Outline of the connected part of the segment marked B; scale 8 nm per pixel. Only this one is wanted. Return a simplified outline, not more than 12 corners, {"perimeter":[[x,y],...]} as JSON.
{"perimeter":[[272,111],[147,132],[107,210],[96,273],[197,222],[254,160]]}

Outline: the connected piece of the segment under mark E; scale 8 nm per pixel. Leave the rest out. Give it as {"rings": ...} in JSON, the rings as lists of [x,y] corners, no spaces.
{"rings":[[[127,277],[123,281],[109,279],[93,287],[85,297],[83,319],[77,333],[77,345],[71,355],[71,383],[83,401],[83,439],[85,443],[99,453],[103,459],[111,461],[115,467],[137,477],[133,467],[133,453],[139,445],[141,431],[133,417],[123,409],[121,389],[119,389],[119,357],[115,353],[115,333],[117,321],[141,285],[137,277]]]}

--

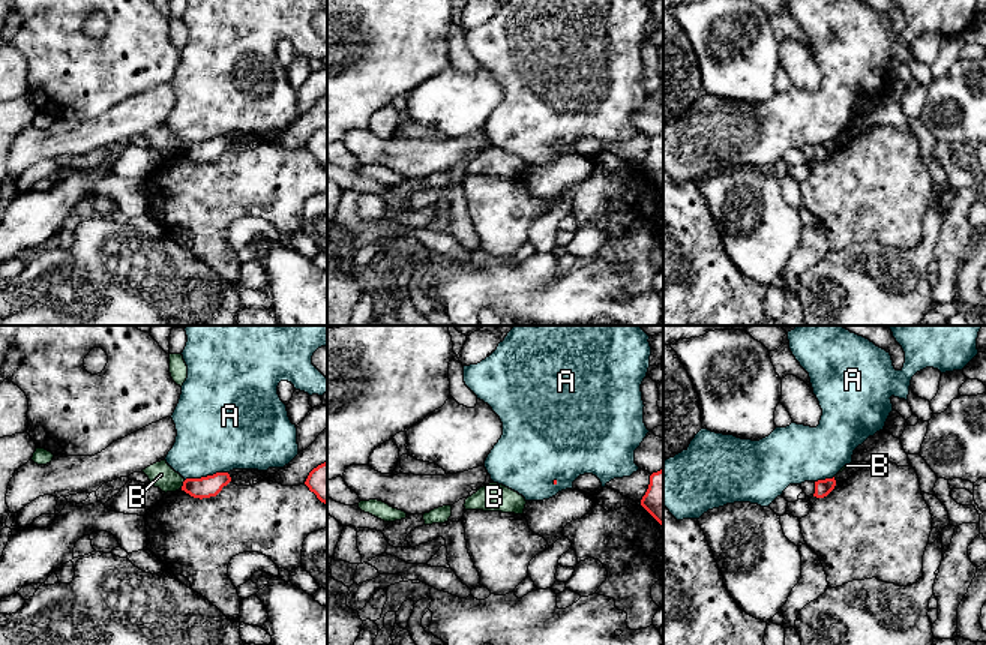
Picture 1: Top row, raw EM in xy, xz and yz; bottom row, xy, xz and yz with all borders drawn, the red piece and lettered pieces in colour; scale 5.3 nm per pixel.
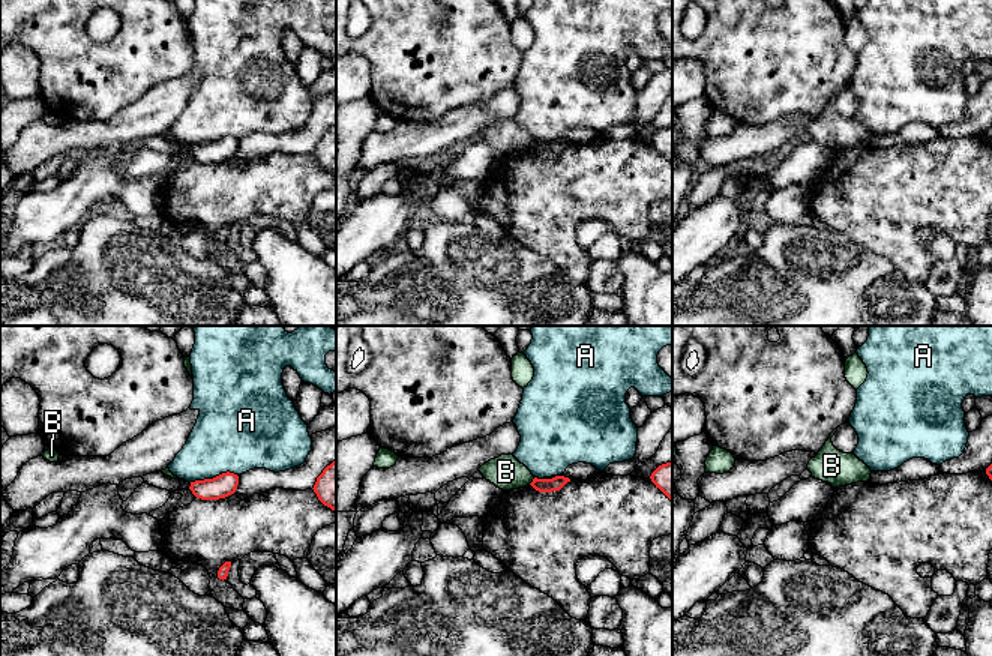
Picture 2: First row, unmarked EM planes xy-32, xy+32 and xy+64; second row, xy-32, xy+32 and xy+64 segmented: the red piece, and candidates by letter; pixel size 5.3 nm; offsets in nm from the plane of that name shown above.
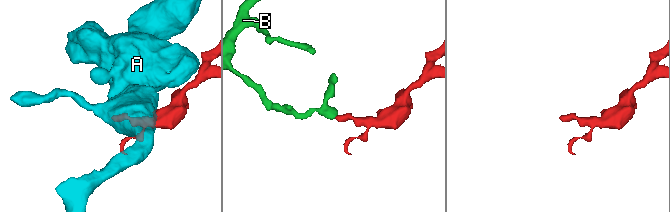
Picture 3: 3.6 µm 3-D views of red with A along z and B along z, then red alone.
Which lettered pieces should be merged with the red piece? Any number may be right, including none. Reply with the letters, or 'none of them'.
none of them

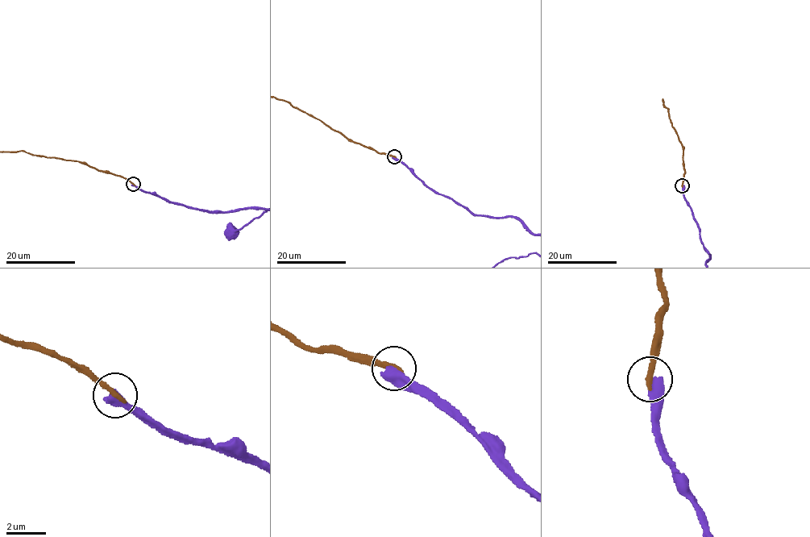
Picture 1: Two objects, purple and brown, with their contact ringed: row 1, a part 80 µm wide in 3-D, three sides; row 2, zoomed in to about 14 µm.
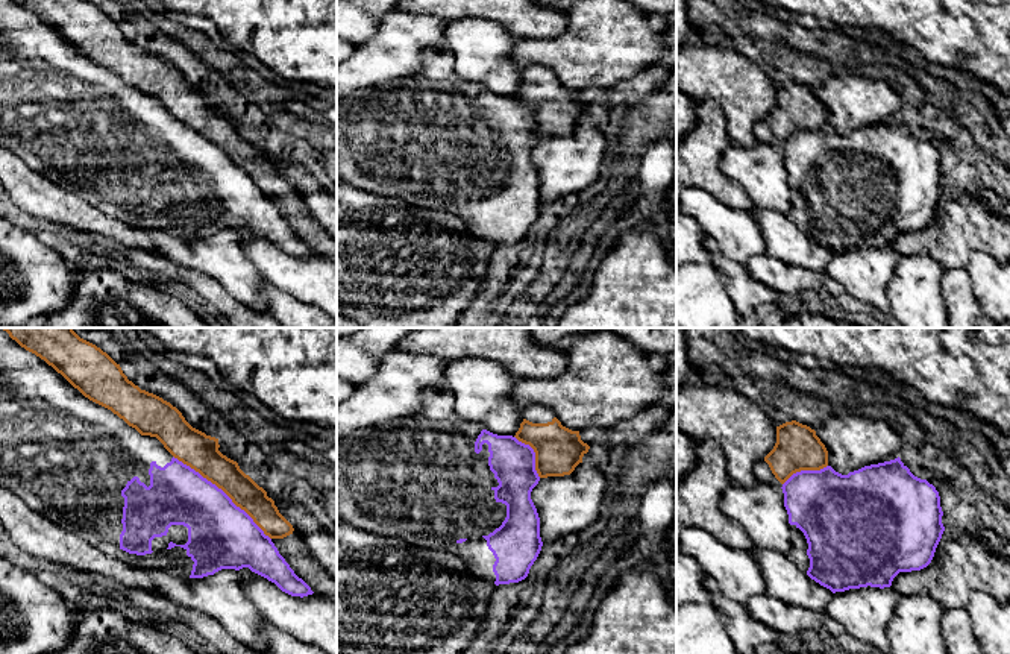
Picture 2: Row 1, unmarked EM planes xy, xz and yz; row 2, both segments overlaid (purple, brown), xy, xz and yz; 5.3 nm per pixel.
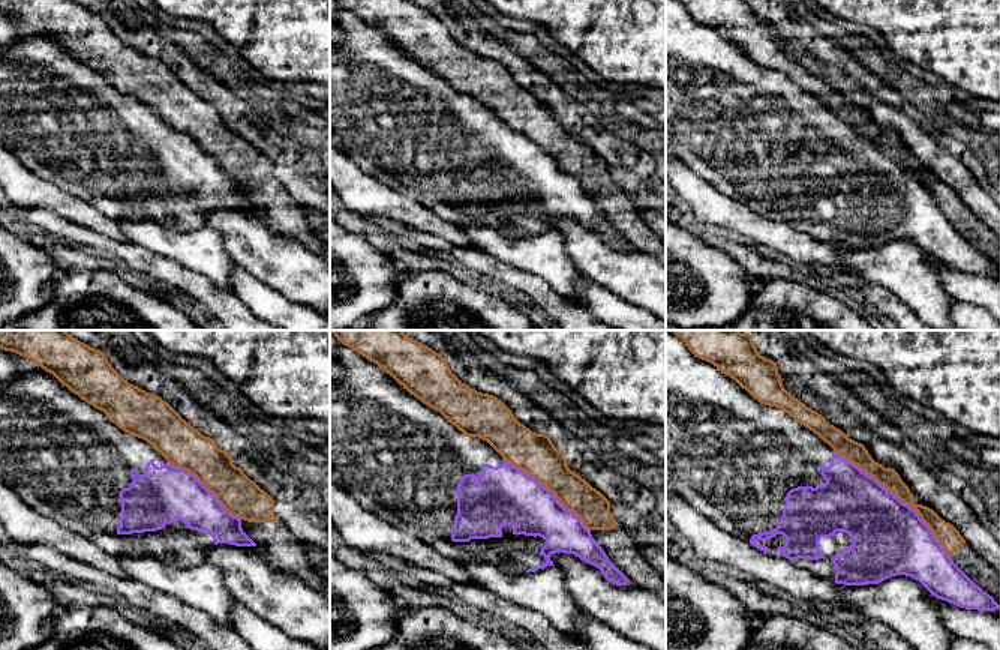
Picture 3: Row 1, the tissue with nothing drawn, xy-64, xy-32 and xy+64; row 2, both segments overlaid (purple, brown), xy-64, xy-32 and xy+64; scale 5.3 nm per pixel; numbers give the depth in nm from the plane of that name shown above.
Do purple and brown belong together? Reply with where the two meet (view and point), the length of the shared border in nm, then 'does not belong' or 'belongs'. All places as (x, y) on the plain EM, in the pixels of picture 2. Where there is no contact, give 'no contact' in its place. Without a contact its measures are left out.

[What to work on]: Within the listing above, locate the line containing "Picture 3: Row" and the line containing "Do purple and". Reproduce those two lines and all lines between them exactly, with nothing added.

[Written answer]:
Picture 3: Row 1, the tissue with nothing drawn, xy-64, xy-32 and xy+64; row 2, both segments overlaid (purple, brown), xy-64, xy-32 and xy+64; scale 5.3 nm per pixel; numbers give the depth in nm from the plane of that name shown above.
Do purple and brown belong together? Reply with where the two meet (view and point), the length of the shared border in nm, then 'does not belong' or 'belongs'. All places as (x, y) on the plain EM, in the pixels of picture 2. Where there is no contact, give 'no contact' in its place. Without a contact its measures are left out.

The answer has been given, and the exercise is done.